The Government explains that Lavorgna was removed from Jones's route when Jones returned in accordance with the Joint Contract Administration Manual ("JCAM"). The JCAM, which provides guidance for the Postal Service in interpreting the collective bargaining agreement, states, in relevant part:

... once an available hold-down position is awarded, the opting employee "shall work that duty assignment for its duration." An opt is not necessarily ended by the end of a service week. Rather it is ended when the incumbent carrier returns, even if only to perform part of the duties -for example, to case but not carry the mail.

See Ex. Q (emphasis added). Thus, the fact that Jones was able to return in only a limited capacity, the Government reasons, is irrelevant to Lavorgna's claim. According to the Government, Lavorgna was not entitled to hold down the T-6 Tour once Jones returned. As such, there can have been no retaliation.

Lavorgna counters that Jones was entitled to return to her T-6 Tour for purposes of casing the mail, but that he was nevertheless entitled to hold down that portion of the Tour relating to delivering the mail. He contends that there is no evidence that another carrier should have received that Tour other than he, or that there was some mistake in the bid process. He reasons that these actions could be the only legitimate, non-discriminatory reasons that he could have been removed from the Tour.
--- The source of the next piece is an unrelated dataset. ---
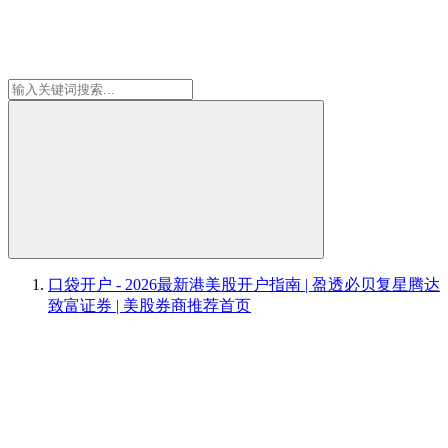
口袋开户 - 2026最新港美股开户指南 | 盈透必贝复星腾达
致富证券 | 美股券商推荐
首页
As such, he insists, he was entitled to continue in that position and the Post Office's unilateral removal of him from that Tour, at least for delivery purposes, constitutes retaliation.

I find Lavorgna's position unconvincing. The JCAM states that Lavorgna was entitled to hold down Jones's position only until she returned. The undisputed facts of record indicate that she did return, and was able to at least case the mail. As such, Lavorgna was not entitled to hold down the job. He has not adduced any evidence suggesting that the Post Office removed him for retaliatory motives. Instead, he cites to the fact that the Post Office treated him inequitably as compared with Jones with respect to removing the "Ross Common" section of the tour in compliance with medical restrictions. Yet he is not pursuing a claim of gender discrimination with respect to the T-6 Tour. He is pursuing a claim of retaliation. The references to the Ross Common portion of the route, and having allegedly made an accommodation for Jones, do not suggest any retaliatory motive or give rise to any inferences of retaliation. Consequently, the Motion for Summary Judgment is granted on Lavorgna's claim of retaliation with respect to the T-6 Tour.

ORDER OF COURT

AND NOW, this 18th day of April 2007, after careful consideration, it is Ordered that the Defendant's Motion for Summary Judgment (Docket No. [24]) is GRANTED in part and DENIED in part. It is GRANTED insofar as summary judgment is entered in favor of the Defendant with respect to Plaintiff's claim under Title VII for retaliation relating to the T-6 Tour. It is DENIED in all other respects.

It is further ORDERED that a Settlement Conference is scheduled for Monday, April 23, 2007 at 9:30 A.M. before the undersigned. Counsel are to have settlement authority and parties are to be either in person or available by telephone. Position letters must be filed three (3) days prior to the conference.